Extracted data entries
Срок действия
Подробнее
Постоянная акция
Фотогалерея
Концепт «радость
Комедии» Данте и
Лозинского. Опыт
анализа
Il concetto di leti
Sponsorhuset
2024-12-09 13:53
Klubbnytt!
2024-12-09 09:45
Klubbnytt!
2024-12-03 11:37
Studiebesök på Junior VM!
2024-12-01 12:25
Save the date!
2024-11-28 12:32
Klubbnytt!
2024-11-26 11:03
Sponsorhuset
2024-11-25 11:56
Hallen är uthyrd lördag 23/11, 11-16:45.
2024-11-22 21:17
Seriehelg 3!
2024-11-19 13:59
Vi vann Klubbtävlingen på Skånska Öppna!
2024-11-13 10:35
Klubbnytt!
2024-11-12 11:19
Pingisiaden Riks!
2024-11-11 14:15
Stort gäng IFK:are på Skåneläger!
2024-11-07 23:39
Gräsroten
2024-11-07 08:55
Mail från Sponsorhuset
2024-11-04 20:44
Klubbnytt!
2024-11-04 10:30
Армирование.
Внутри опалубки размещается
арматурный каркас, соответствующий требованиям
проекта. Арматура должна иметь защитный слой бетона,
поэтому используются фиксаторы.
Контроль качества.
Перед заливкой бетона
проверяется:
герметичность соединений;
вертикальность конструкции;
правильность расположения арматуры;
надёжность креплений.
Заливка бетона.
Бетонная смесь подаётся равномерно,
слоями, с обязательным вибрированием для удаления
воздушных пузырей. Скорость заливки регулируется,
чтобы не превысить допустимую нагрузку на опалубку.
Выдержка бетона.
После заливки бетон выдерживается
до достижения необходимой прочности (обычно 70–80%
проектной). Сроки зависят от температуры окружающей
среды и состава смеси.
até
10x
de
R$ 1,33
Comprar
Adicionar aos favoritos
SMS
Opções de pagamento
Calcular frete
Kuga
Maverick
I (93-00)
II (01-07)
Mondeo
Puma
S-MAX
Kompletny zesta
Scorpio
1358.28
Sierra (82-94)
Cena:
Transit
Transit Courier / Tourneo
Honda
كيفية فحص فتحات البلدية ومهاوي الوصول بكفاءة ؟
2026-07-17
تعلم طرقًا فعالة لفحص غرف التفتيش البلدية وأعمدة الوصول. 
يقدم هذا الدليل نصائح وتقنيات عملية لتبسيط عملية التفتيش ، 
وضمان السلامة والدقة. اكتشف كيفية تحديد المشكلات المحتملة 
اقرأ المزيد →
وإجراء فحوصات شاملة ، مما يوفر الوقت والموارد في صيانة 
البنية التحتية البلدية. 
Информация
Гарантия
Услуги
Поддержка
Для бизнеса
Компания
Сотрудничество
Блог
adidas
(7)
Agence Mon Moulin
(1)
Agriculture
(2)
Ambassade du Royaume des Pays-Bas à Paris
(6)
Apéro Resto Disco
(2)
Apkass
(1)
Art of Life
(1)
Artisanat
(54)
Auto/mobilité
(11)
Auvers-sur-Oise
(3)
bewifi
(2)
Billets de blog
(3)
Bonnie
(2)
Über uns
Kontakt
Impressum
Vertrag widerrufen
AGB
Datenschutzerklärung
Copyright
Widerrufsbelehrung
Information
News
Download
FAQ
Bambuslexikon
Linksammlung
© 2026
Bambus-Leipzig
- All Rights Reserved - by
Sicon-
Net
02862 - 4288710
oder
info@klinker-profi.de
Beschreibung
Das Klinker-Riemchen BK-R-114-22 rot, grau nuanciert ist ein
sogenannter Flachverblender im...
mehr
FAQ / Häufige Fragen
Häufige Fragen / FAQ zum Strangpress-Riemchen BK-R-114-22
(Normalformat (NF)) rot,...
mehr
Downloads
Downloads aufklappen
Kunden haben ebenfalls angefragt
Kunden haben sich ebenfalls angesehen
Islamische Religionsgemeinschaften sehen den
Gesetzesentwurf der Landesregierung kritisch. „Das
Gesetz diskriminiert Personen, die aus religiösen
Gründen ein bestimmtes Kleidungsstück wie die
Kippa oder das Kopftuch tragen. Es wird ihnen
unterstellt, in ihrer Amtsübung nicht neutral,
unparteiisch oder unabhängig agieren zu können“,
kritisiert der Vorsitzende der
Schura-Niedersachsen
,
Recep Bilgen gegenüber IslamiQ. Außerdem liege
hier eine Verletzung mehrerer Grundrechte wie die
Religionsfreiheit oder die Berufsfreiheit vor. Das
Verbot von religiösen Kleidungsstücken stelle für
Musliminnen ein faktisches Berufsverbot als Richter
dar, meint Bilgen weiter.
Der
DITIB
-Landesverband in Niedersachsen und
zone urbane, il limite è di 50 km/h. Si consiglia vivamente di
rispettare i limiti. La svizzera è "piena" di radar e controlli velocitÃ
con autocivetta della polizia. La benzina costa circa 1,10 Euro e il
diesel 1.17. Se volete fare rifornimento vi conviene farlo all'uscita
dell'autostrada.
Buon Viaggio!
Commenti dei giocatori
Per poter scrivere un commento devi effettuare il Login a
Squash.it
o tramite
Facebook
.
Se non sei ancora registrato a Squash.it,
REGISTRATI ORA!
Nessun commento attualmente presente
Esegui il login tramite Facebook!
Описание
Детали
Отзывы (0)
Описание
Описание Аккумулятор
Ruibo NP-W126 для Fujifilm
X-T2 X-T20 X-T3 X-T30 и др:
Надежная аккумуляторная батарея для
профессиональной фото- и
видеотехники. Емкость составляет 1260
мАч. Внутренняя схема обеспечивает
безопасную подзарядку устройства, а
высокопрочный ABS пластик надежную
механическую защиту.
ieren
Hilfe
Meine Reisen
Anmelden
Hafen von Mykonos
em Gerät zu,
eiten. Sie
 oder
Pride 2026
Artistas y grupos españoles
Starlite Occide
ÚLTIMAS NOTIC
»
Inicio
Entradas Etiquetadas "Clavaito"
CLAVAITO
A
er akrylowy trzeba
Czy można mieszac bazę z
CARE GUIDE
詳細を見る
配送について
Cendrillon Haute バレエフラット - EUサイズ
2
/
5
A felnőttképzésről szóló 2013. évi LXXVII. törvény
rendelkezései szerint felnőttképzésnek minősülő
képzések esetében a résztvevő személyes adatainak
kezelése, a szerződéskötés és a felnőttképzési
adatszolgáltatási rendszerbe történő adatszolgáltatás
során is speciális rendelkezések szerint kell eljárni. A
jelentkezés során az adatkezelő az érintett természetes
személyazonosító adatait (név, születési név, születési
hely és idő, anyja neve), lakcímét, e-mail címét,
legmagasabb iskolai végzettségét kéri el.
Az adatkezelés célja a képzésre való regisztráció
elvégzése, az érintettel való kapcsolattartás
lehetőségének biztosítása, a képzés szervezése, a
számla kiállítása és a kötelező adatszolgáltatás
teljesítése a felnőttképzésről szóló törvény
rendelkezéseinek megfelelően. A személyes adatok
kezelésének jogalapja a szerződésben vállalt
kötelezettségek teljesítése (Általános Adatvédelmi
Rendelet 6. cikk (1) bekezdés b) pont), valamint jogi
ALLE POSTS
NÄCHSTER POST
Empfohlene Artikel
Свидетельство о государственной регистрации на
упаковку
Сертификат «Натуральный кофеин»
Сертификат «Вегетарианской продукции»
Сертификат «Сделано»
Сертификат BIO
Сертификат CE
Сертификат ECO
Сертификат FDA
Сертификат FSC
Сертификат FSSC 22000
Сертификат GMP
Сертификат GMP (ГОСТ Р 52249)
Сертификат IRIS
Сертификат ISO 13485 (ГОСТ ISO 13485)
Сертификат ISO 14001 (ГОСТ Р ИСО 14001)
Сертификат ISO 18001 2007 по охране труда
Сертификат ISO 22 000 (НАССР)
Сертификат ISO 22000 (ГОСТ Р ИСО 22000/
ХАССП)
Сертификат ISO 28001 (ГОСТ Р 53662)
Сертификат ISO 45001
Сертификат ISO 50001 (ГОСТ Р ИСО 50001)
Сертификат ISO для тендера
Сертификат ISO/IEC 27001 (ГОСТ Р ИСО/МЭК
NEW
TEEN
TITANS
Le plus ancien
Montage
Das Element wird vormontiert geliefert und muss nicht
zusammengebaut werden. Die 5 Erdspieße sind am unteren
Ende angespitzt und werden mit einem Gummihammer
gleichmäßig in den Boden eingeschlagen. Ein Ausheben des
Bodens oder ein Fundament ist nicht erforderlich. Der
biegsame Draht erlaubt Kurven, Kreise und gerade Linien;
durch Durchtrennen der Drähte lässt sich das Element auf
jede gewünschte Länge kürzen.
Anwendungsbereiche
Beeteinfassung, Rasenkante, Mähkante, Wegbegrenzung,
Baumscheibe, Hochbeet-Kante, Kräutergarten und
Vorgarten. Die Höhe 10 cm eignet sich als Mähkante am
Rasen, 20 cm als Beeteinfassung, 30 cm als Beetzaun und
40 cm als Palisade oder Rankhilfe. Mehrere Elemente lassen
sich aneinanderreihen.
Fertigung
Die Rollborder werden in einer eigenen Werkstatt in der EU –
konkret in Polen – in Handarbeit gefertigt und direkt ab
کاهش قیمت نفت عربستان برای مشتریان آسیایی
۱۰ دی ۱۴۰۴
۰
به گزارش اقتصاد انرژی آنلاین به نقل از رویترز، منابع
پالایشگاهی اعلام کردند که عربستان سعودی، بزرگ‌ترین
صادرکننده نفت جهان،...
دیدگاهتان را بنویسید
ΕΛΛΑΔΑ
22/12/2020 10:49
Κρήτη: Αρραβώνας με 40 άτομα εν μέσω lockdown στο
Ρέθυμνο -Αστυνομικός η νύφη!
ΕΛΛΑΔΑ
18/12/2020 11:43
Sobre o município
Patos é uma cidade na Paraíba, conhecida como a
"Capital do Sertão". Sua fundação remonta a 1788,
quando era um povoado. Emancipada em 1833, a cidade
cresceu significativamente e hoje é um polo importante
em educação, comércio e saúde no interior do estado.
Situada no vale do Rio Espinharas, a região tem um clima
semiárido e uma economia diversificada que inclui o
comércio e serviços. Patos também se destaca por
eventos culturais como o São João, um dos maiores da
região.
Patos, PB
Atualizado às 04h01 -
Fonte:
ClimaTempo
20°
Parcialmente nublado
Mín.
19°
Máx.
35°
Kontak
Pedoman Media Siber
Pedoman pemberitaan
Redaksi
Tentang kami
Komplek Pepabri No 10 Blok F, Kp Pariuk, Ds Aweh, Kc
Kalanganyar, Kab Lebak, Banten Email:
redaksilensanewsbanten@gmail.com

> _Task requirements_:
Report every line in the extracted data entries above that contains the string "adatszolgáltatás".

> _Response_:
adatszolgáltatási rendszerbe történő adatszolgáltatás
számla kiállítása és a kötelező adatszolgáltatás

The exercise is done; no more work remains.